GeoRSS And Geonames For Philanthropy
I heard about Kiva.ORG in a BusinessWeek podcast. After visiting its website, I think there are few places where GeoRSS (in the RDF/A syntax) and Geonames can be used to enhance the site’s functionality.
Kiva.ORG Background
It’s a microfinance website for people in the developing countries. Its business model is in the intersection between peer-to-peer financing and philanthropy. The goal is to help developing country businesses to borrow small loans from a large group of Web users, so that they can avoid paying high interests to the banks.
For example, a person in Uganda can request a $500 loan and use it for buying and selling more poultry. One or more lenders (anyone on the Web) may decide to grant loans to that person in increments as tiny as $25. After few years, that person will pay back the loans to the lenders.
How GeoRSS and Geonames Can Help
I went to the website and discovered the site has a relative weak search and browsing interface. In particular, there is no way to group loan requests based on geographical locations (e.g., countries, cities and regions).
Took a look at individual loan pages. Each page actually has standard ways to describe location information — e.g., Location: Mbale, Uganda.
It should be relative easy to add GeoRSS points (in the RDF/A syntax) to describe these location information (an alternative maybe using Microformat Geo or W3C Geo). Once the location information is annotated, one can imagine building a map mashup to display loan requests in a geospatial perspective. One can also build search engines to support spatial queries such as “find me all loans with from Mbale”.
Since Kiva.ORG webmasters may not be GIS experts, it will be nice if we can find ways to automatically geocode location information and describe that using GeoRSS. This automatic geocoding procedure can be developed using Geonames’s webservices. Take a string “Mbale” or “Uganda”, and send to Geonames’s search service. The procedure will get back JSON or XML description of the location, which include latitude and longitude. This will then be used to annotate the location information in a Kiva loan page.
Can you think of other ways to help Kiva.ORG to become more “geospatially intelligent”?
You can learn more about Kiva.ORG at its website and listen to this podcast.





















Hello!
I’ve also been thinking that Mapping would greatly add to the impact of Kiva.org. Following your thoughts, I’ve quickly produced
http://mapufacture.com/georss/map/show/146
With the RSS feed of loan requests published by Kiva, I ran the feed through Geonames RSS to GeoRSS Converter, and added the resulting GeoRSS feed to mapufacture.
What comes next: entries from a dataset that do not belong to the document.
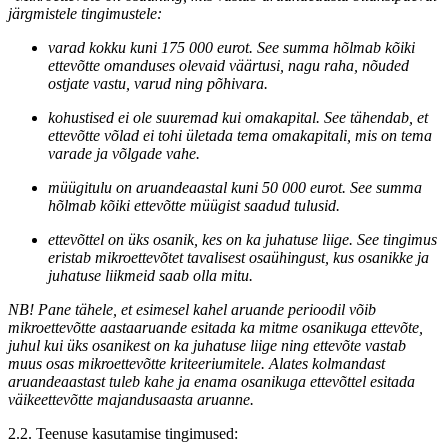
järgmistele tingimustele:
varad kokku kuni 175 000 eurot. See summa hõlmab kõiki
ettevõtte omanduses olevaid väärtusi, nagu raha, nõuded
ostjate vastu, varud ning põhivara.
kohustised ei ole suuremad kui omakapital. See tähendab, et
ettevõtte võlad ei tohi ületada tema omakapitali, mis on tema
varade ja võlgade vahe.
müügitulu on aruandeaastal kuni 50 000 eurot. See summa
hõlmab kõiki ettevõtte müügist saadud tulusid.
ettevõttel on üks osanik, kes on ka juhatuse liige. See tingimus
eristab mikroettevõtet tavalisest osaühingust, kus osanikke ja
juhatuse liikmeid saab olla mitu.
NB! Pane tähele, et esimesel kahel aruande perioodil võib
mikroettevõtte aastaaruande esitada ka mitme osanikuga ettevõte,
juhul kui üks osanikest on ka juhatuse liige ning ettevõte vastab
muus osas mikroettevõtte kriteeriumitele. Alates kolmandast
aruandeaastast tuleb kahe ja enama osanikuga ettevõttel esitada
väikeettevõtte majandusaasta aruanne.
2.2. Teenuse kasutamise tingimused: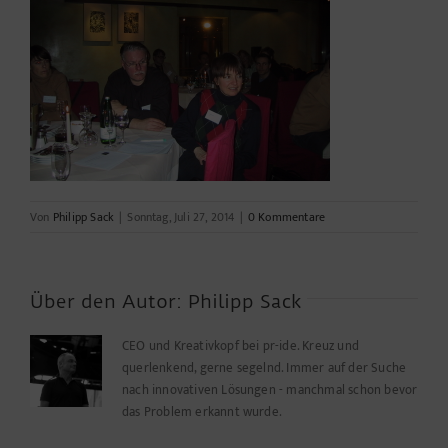
Von
Philipp Sack
|
Sonntag, Juli 27, 2014
|
0 Kommentare
Über den Autor:
Philipp Sack
CEO und Kreativkopf bei pr-ide. Kreuz und
querlenkend, gerne segelnd. Immer auf der Suche
nach innovativen Lösungen - manchmal schon bevor
das Problem erkannt wurde.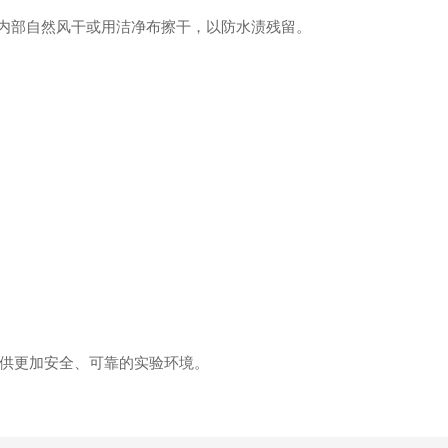
内部自然风干或用洁净布擦干，以防水渍残留。
供更加安全、可靠的实验环境。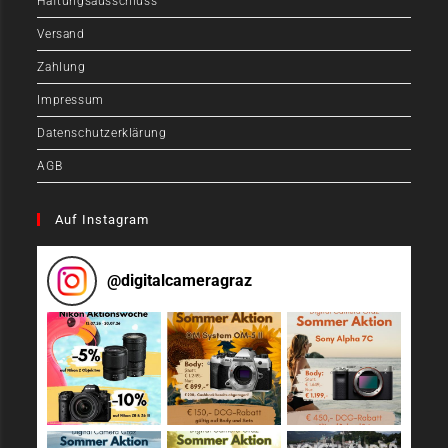
Haftungsausschluss
Versand
Zahlung
Impressum
Datenschutzerklärung
AGB
Auf Instagram
@
digitalcameragraz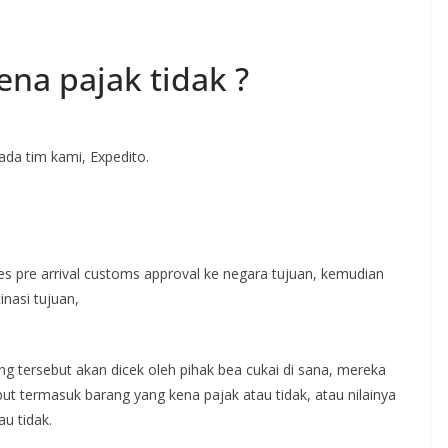
ena pajak tidak ?
pada tim kami, Expedito.
es pre arrival customs approval ke negara tujuan, kemudian
inasi tujuan,
ng tersebut akan dicek oleh pihak bea cukai di sana, mereka
t termasuk barang yang kena pajak atau tidak, atau nilainya
au tidak.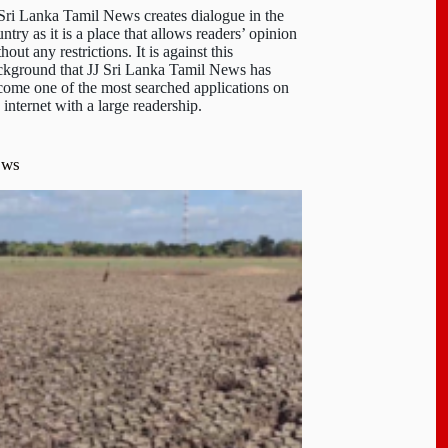
 Sri Lanka Tamil News creates dialogue in the
ntry as it is a place that allows readers’ opinion
hout any restrictions. It is against this
ckground that JJ Sri Lanka Tamil News has
come one of the most searched applications on
 internet with a large readership.
ews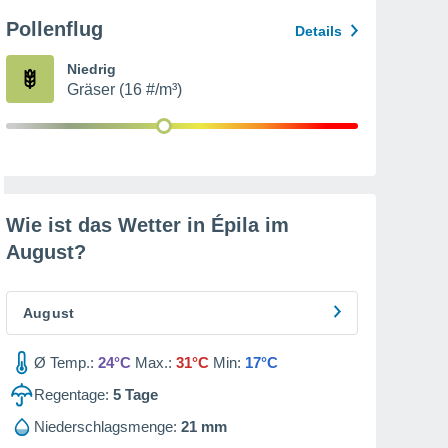
Pollenflug
Details
Niedrig
Gräser (16 #/m³)
Wie ist das Wetter in Épila im
August
?
August
Ø Temp.:
24°C
Max.:
31°C
Min:
17°C
Regentage:
5
Tage
Niederschlagsmenge:
21 mm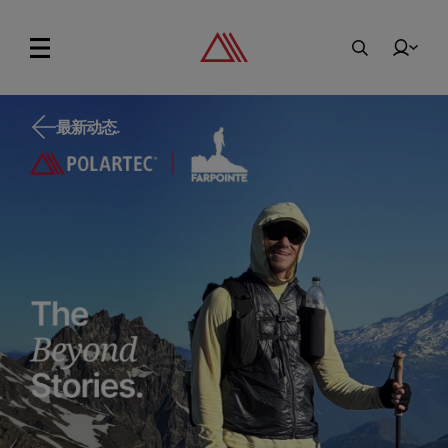
最新动态.
最新动态.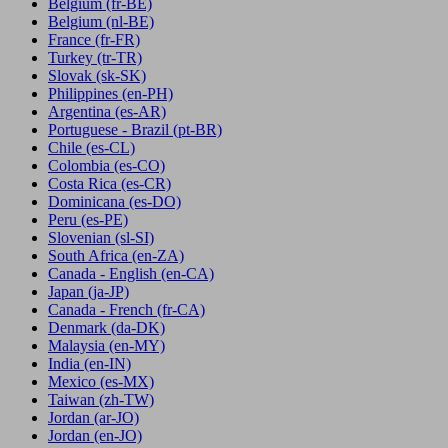
Belgium
(fr-BE)
Belgium
(nl-BE)
France
(fr-FR)
Turkey
(tr-TR)
Slovak
(sk-SK)
Philippines
(en-PH)
Argentina
(es-AR)
Portuguese - Brazil
(pt-BR)
Chile
(es-CL)
Colombia
(es-CO)
Costa Rica
(es-CR)
Dominicana
(es-DO)
Peru
(es-PE)
Slovenian
(sl-SI)
South Africa
(en-ZA)
Canada - English
(en-CA)
Japan
(ja-JP)
Canada - French
(fr-CA)
Denmark
(da-DK)
Malaysia
(en-MY)
India
(en-IN)
Mexico
(es-MX)
Taiwan
(zh-TW)
Jordan
(ar-JO)
Jordan
(en-JO)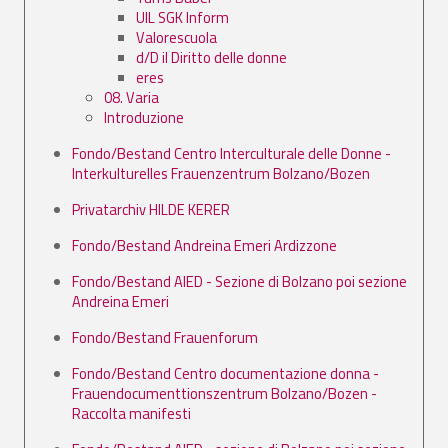
UIL SGK Inform
Valorescuola
d/D il Diritto delle donne
eres
08. Varia
Introduzione
Fondo/Bestand Centro Interculturale delle Donne -
Interkulturelles Frauenzentrum Bolzano/Bozen
Privatarchiv HILDE KERER
Fondo/Bestand Andreina Emeri Ardizzone
Fondo/Bestand AIED - Sezione di Bolzano poi sezione
Andreina Emeri
Fondo/Bestand Frauenforum
Fondo/Bestand Centro documentazione donna -
Frauendocumenttionszentrum Bolzano/Bozen -
Raccolta manifesti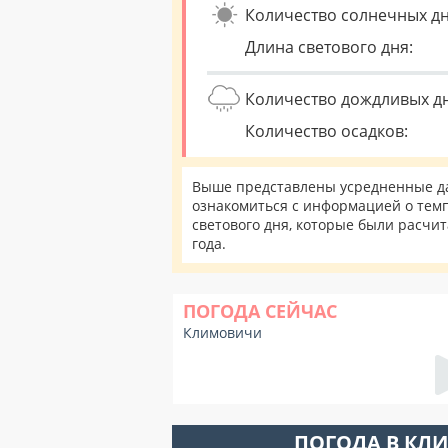
Количество солнечных дн
Длина светового дня:
Количество дождливых д
Количество осадков:
Выше представлены усредненные да
ознакомиться с информацией о темп
светового дня, которые были расчи
года.
ПОГОДА СЕЙЧАС
Климовичи
ПОГОДА В КЛ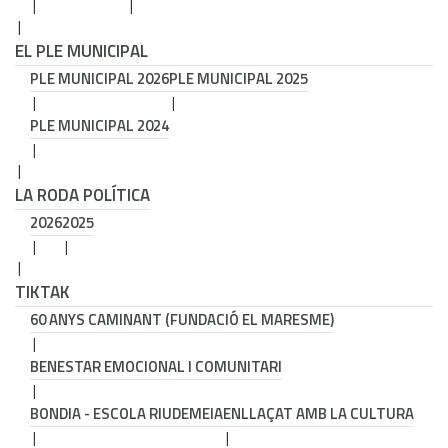
EL PLE MUNICIPAL
PLE MUNICIPAL 2026
PLE MUNICIPAL 2025
PLE MUNICIPAL 2024
LA RODA POLÍTICA
2026
2025
TIKTAK
60 ANYS CAMINANT (FUNDACIÓ EL MARESME)
BENESTAR EMOCIONAL I COMUNITARI
BONDIA - ESCOLA RIUDEMEIA
ENLLAÇAT AMB LA CULTURA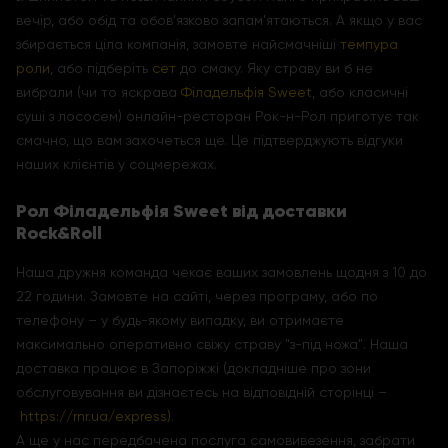
вечір, або обід та обов'язково запам'ятаються. А якщо у вас
збирається ціла компанія, замовте найсмачніші
темпура
роли
, або підберіть
сет
до смаку. Яку страву ви б не
вибрали (чи то яскрава
Філадельфія Sweet
, або класичні
суші з лососем) онлайн-ресторан Рок-н-Рол приготує так
смачно, що вам захочеться ще. Це підтверджують відгуки
наших клієнтів у соцмережах.
Рол Філадельфія Sweet від доставки
Rock&Roll
Наша дружня команда чекає ваших замовлень щодня з 10 до
22 години. Замовте на сайті, через програму, або по
телефону – у будь-якому випадку, ви отримаєте
максимально оперативно свіжу страву "з-під ножа". Наша
доставка працює в Запоріжжі (докладніше про зони
обслуговування ви дізнаєтесь на відповідній сторінці –
https://rnr.ua/express)
.
А ще у нас передбачена послуга самовивезення, забрати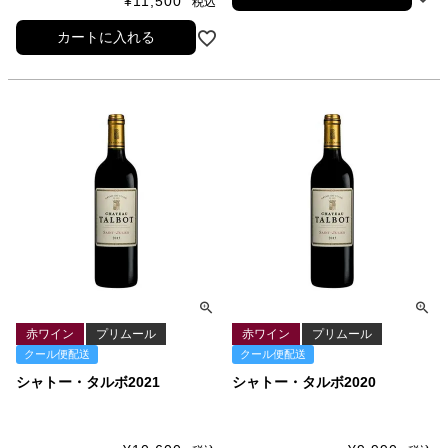
¥
11,500
税込
カートに入れる
赤ワイン
プリムール
赤ワイン
プリムール
クール便配送
クール便配送
シャトー・タルボ2021
シャトー・タルボ2020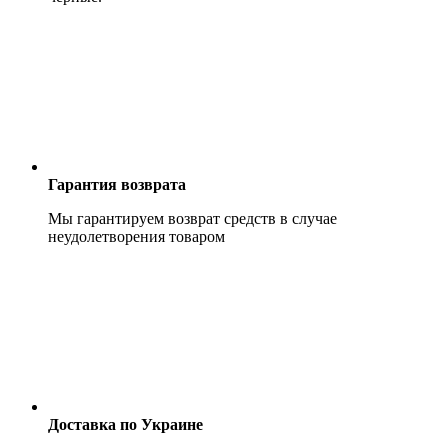
Гарантия возврата
Мы гарантируем возврат средств в случае
неудолетворения товаром
Доставка по Украине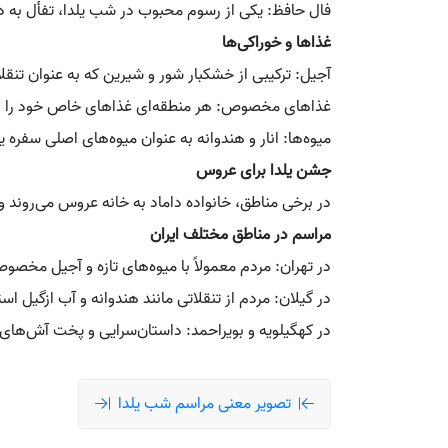
فال حافظ: یکی از رسوم محبوب در شب یلدا، تفأل به 
غذاها و خوراکی‌ها
آجیل: ترکیبی از خشکبار شور و شیرین که به عنوان تن
غذاهای مخصوص: هر منطقه‌ای غذاهای خاص خود را برای ش
میوه‌ها: انار و هندوانه به عنوان میوه‌های اصلی سفره 
جشن یلدا برای عروس
در برخی مناطق، خانواده داماد به خانه عروس می‌روند و
مراسم در مناطق مختلف ایران
در تهران: مردم معمولاً با میوه‌های تازه و آجیل مخص
در گیلان: مردم از تنقلاتی مانند هندوانه و آب ازگیل ا
در کهگیلویه و بویراحمد: داستان‌سرایی و پخت آش‌ها
تصویر معنی مراسم شب یلدا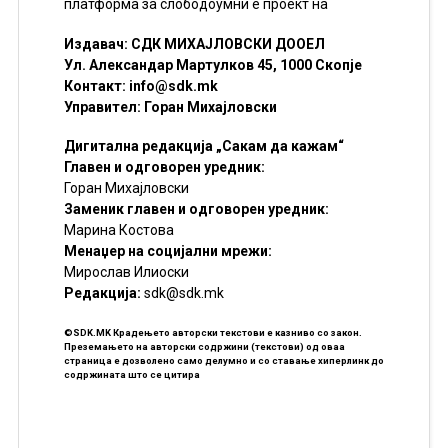
платформа за слободоумни е проект на
Издавач: СДК МИХАЈЛОВСКИ ДООЕЛ
Ул. Александар Мартулков 45, 1000 Скопје
Контакт:
info@sdk.mk
Управител: Горан Михајловски
Дигитална редакција „Сакам да кажам“
Главен и одговорен уредник:
Горан Михајловски
Заменик главен и одговорен уредник:
Марина Костова
Менаџер на социјални мрежи:
Мирослав Илиоски
Редакцијa:
sdk@sdk.mk
©SDK.MK Крадењето авторски текстови е казниво со закон.
Преземањето на авторски содржини (текстови) од оваа
страница е дозволено само делумно и со ставање хиперлинк до
содржината што се цитира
The result is ok, good geocoding, and very easy to put together .. the major issue being that multiple loan requests are placed on the same location (there are several Tanzania loans). This is more an issue with GeoRSS display in mapufacture (something we’re busy working on improving).
This may be good enough to approach Kiva, to demonstrate the potential for deeper mapping integration in their site. Want to try?
Cheers
Mikel
Comment by Mikel Maron — July 24, 2006 @ 4:39 am
Mikel, excellent work!
Comment by harrychen — July 24, 2006 @ 7:30 am
[...] A couple weeks ago, Harry at the excellent Geospatial Semantic Web Blog posted on GeoRSS and Geonames for Philanthropy. His suggestion to use Geonames to produce GeoRSS for Kiva was a good one. And a simple one. Chained together with mapufacture, this was a one minute job to produce a map of Kiva loans, an approach generally useful for the Semantic Web. From such an easy demonstration, Kiva is now thinking about how to integrate mapping more directly in their site. [...]
Pingback by Brain Off » Maps that Matter — August 7, 2006 @ 4:32 pm
[...] GeoRSS and Geonames for philanthropy [...]
Pingback by Geospatial Semantic Web Blog - GIS Data Integration, Geo Ontology, Geo Tagging & Geo Web 2.0 News » Blog Archive » Geotagged blogs are rare in the blogosphere — September 25, 2006 @ 12:46 pm
Wow! Kiva is built on some of the innovations that are arising out of Web 2.0 but it looks like we’ve barely scratched the surface! The ability to search by various affinities, such as geographical regions, would be amazing! We just added social networking functionality to the portal, where a specific enterprise can list where each of the individual loans are coming from (geography based). Should a loaner choose, a public profile can be accessed, listing that loaner’s portfolio and simple bio. This allows further dialogue between the loaner and the borrower. At the same time, it will also encourage fellow loaners to dialogue, as they can now learn a bit about others in this like-minded community.
Thank you for posting about Kiva. You’ve given your audience a wonderful opportunity to get connected with something that’s worthwhile, in a relevant and practical manner!